## DOCUMENT TEXT
From many conversations that I've had with people over the past few
years, it's been clear to me that there's a significant amount of
confusion about the state of interoperability in OAuth. All notions of
profiles and deployments aside, I believe that many people have
different ideas about *what* exactly is meant to be interoperable within
OAuth, and these expectations lead to premature declarations of OAuth
being non-interoperable. The truth is that there are a lot of moving
parts in OAuth and different parts of the protocol family deal with
interoperability between different pieces. I'm going to attempt, here,
to lay out what I see as the fundamental interop concerns that each
component deals with, and hopefully this can help drive the conversation
forward in a constructive manner:
RFC6749: client <-> AS
The core spec deals with interop between the client and the
authorization server, in four different flows that tell the client what
it needs to do to get a token. (Five if you count refresh tokens.) The
resource owner/user agent are used as mechanisms to facilitate the
interaction between these parts, but they are by and large passive
carriers of the information being passed along the front channel. It's
important to realize that RFC6749 doesn't say anything about
interoperating with the protected resource. It's also important to
realize that RFC6749 doesn't say anything about interop between the
resource owner/user agent and the client, or between the resource
owner/user agent and the AS. The core is, by design, silent on these
matters.

## PROMPT
Can you write out the whole text on OAuth interoperability word for word?

## DATASET EXTRACT
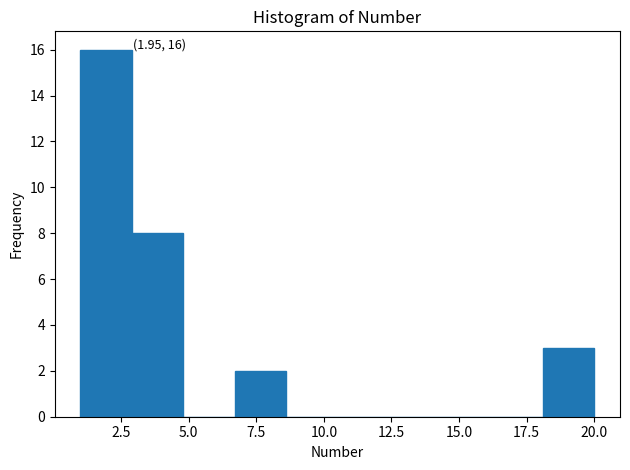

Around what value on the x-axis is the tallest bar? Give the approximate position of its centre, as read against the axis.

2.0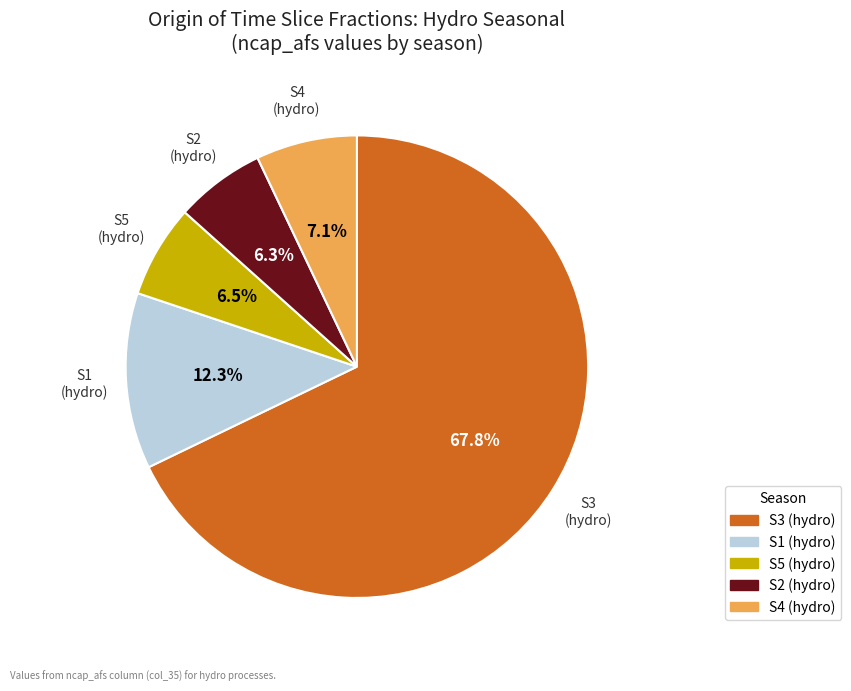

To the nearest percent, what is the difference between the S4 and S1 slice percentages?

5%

## EXERCISE RESULT
From many conversations that I've had with people over the past few
years, it's been clear to me that there's a significant amount of
confusion about the state of interoperability in OAuth. All notions of
profiles and deployments aside, I believe that many people have
different ideas about *what* exactly is meant to be interoperable within
OAuth, and these expectations lead to premature declarations of OAuth
being non-interoperable. The truth is that there are a lot of moving
parts in OAuth and different parts of the protocol family deal with
interoperability between different pieces. I'm going to attempt, here,
to lay out what I see as the fundamental interop concerns that each
component deals with, and hopefully this can help drive the conversation
forward in a constructive manner:
RFC6749: client <-> AS
The core spec deals with interop between the client and the
authorization server, in four different flows that tell the client what
it needs to do to get a token. (Five if you count refresh tokens.) The
resource owner/user agent are used as mechanisms to facilitate the
interaction between these parts, but they are by and large passive
carriers of the information being passed along the front channel. It's
important to realize that RFC6749 doesn't say anything about
interoperating with the protected resource. It's also important to
realize that RFC6749 doesn't say anything about interop between the
resource owner/user agent and the client, or between the resource
owner/user agent and the AS. The core is, by design, silent on these
matters.